What you need to do: Count up the lines below in which the string "имущественно" appears. The reply should be that number alone.

(Extracted records)
== Segment start ==
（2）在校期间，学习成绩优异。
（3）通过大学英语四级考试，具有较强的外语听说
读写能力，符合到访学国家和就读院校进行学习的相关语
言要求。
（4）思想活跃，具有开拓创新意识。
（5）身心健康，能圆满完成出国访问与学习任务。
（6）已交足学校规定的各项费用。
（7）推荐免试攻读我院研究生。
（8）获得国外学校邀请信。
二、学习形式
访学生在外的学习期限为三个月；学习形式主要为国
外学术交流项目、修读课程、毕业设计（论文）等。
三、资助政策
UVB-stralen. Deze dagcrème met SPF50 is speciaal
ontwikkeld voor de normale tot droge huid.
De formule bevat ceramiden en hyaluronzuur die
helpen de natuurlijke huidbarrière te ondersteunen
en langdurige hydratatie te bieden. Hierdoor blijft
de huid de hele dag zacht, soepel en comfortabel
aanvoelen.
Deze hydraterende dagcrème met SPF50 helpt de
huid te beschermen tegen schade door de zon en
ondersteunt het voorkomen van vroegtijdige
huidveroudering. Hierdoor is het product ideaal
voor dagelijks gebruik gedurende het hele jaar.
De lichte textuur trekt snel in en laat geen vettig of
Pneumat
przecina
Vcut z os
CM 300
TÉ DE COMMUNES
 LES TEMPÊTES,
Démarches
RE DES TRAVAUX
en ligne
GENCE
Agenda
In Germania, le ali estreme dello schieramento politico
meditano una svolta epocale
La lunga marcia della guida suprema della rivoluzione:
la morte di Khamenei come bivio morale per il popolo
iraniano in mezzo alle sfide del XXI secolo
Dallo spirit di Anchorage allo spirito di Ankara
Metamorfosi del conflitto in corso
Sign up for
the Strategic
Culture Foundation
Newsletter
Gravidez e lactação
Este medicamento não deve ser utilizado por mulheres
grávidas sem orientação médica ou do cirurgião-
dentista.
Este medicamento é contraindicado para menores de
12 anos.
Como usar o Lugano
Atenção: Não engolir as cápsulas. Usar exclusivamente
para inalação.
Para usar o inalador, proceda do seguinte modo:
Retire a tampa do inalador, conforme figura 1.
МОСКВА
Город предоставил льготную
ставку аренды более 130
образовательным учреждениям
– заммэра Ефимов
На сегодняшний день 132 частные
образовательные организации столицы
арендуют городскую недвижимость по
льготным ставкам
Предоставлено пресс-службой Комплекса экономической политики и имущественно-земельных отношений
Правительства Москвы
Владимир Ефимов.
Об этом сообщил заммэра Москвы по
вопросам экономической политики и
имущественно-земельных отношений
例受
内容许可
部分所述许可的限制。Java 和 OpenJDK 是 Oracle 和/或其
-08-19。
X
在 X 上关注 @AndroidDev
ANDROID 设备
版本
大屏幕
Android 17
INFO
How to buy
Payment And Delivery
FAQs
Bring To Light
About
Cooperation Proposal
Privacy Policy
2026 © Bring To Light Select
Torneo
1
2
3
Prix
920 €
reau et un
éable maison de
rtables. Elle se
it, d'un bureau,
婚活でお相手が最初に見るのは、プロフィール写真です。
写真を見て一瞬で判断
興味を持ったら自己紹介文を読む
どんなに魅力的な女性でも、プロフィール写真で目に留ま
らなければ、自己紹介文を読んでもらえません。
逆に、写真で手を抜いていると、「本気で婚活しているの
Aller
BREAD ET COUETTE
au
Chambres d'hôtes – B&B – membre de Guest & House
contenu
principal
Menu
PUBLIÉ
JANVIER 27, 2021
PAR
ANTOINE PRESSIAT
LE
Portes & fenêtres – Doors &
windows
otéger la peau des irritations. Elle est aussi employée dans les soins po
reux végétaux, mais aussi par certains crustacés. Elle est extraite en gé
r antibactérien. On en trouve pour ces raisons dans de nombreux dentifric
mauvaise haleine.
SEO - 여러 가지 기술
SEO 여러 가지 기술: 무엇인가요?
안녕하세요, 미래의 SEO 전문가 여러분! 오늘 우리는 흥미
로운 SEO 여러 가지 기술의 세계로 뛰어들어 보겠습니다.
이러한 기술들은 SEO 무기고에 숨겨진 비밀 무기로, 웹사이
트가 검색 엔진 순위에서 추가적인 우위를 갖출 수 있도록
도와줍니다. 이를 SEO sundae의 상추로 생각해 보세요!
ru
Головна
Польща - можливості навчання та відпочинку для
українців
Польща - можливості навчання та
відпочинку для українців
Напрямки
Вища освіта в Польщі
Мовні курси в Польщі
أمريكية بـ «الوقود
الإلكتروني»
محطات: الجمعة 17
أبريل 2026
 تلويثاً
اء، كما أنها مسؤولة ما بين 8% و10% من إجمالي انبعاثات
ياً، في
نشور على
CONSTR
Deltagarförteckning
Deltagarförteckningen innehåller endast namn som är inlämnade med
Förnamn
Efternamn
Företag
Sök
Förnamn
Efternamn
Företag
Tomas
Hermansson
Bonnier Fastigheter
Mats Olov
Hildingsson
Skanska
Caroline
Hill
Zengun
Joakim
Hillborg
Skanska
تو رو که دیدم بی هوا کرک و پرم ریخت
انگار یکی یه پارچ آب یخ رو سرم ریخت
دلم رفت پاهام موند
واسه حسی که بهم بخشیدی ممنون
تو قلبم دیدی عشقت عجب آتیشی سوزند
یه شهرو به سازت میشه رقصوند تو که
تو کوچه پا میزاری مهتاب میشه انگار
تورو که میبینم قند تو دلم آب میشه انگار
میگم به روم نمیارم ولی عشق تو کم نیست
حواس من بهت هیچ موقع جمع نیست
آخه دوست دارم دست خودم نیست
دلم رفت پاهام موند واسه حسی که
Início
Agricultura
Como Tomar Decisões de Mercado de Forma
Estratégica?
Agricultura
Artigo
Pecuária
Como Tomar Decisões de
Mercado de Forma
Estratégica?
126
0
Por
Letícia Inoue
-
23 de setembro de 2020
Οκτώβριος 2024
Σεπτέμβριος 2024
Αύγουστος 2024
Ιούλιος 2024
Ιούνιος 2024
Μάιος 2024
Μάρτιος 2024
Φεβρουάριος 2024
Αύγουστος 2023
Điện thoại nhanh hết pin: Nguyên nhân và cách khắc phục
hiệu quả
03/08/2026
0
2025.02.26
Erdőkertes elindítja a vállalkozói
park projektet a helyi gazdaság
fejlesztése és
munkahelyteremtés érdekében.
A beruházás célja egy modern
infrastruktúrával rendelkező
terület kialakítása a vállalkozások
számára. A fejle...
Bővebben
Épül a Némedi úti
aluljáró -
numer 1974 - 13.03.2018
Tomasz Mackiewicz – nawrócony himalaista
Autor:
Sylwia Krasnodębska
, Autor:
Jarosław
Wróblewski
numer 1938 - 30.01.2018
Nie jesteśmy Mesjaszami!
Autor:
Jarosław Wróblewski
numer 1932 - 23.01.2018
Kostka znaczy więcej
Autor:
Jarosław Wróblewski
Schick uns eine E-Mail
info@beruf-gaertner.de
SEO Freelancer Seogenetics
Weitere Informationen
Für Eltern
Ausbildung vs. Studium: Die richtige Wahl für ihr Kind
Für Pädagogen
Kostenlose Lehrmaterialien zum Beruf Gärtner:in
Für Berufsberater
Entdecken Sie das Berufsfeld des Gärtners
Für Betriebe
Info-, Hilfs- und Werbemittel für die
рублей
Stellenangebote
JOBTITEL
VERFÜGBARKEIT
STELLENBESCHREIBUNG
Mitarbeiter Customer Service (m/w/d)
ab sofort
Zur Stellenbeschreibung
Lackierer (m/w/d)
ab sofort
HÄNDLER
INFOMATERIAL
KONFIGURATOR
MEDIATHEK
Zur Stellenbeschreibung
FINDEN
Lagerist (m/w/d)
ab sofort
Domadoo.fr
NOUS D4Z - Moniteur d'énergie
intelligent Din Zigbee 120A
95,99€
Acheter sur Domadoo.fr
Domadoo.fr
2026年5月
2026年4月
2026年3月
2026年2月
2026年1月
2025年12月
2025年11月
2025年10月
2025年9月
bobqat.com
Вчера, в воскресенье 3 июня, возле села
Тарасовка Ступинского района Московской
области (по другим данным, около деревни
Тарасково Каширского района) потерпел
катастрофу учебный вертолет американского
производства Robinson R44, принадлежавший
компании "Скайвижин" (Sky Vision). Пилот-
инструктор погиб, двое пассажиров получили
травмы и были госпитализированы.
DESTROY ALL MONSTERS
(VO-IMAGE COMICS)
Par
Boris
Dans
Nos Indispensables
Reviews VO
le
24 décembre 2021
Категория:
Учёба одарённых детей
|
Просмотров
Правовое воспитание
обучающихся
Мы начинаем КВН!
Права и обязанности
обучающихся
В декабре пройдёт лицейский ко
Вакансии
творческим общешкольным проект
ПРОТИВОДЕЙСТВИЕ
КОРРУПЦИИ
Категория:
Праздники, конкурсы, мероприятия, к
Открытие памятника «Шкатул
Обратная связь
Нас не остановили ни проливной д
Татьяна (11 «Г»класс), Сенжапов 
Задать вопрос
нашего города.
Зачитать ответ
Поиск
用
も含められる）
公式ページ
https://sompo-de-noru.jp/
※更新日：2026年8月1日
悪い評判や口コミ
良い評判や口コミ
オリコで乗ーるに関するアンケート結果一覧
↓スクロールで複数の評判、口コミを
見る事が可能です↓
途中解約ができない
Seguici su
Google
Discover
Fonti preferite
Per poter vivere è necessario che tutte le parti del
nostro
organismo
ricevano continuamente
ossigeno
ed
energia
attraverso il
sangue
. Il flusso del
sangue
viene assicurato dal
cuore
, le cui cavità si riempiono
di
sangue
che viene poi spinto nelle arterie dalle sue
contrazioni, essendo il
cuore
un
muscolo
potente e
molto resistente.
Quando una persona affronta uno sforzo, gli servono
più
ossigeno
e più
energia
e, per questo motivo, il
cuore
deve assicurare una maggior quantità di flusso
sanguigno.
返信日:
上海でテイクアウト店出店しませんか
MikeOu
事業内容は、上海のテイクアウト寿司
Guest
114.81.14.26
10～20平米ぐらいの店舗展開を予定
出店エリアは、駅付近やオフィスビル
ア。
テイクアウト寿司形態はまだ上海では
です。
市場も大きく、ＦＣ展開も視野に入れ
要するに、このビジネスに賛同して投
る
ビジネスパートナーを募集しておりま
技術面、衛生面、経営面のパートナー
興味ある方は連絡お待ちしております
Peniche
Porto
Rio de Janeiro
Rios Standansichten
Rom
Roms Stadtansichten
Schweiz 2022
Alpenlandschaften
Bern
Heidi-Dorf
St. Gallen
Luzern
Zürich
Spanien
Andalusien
== Segment end ==
Expected answer: 2